(Data visualization images)
BEGIN
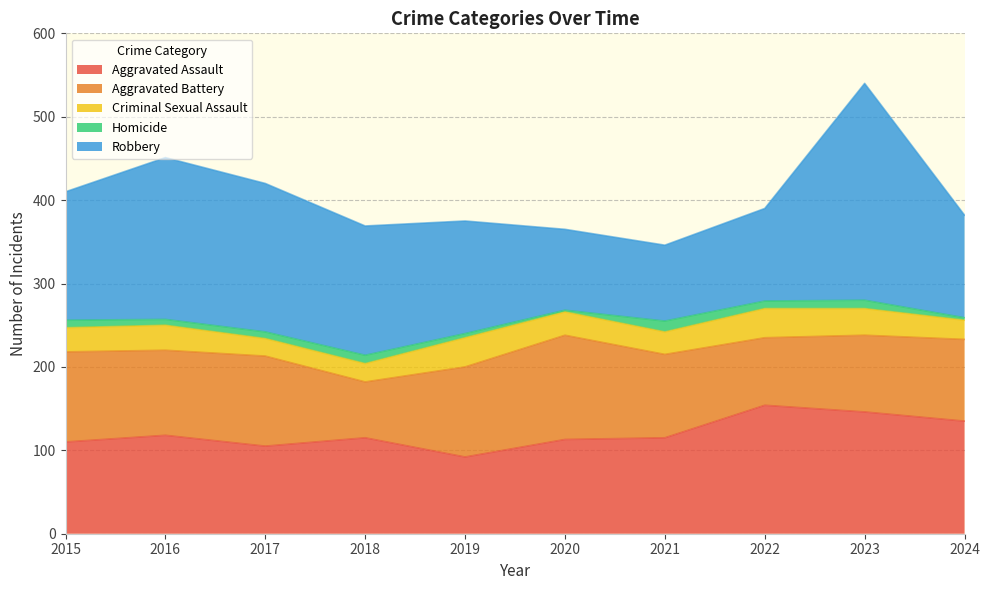

What is the value of the Criminal Sexual Assault point at the 9th from the left?

32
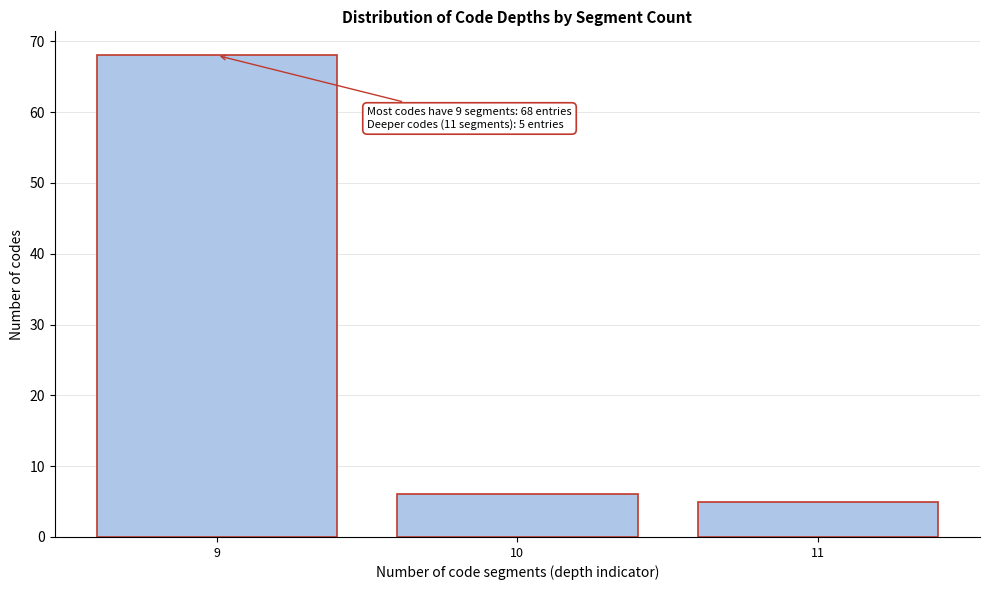

Reading left to right, list all the values displayed in this chart.

9=68	10=6	11=5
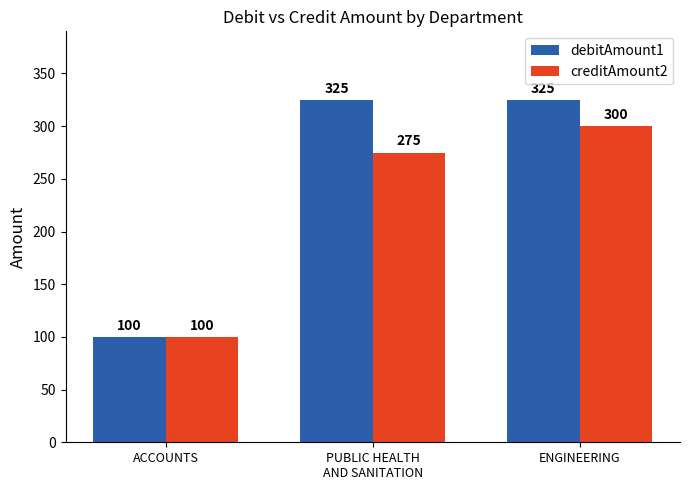

What is the value of the creditAmount2 bar at the 2nd from the left?

275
END
Reproduce every line of the material above word for word, leaving out the pictures.

## [EXPECTED ANSWER]
What is the value of the Criminal Sexual Assault point at the 9th from the left?

32

Reading left to right, list all the values displayed in this chart.

9=68	10=6	11=5

What is the value of the creditAmount2 bar at the 2nd from the left?

275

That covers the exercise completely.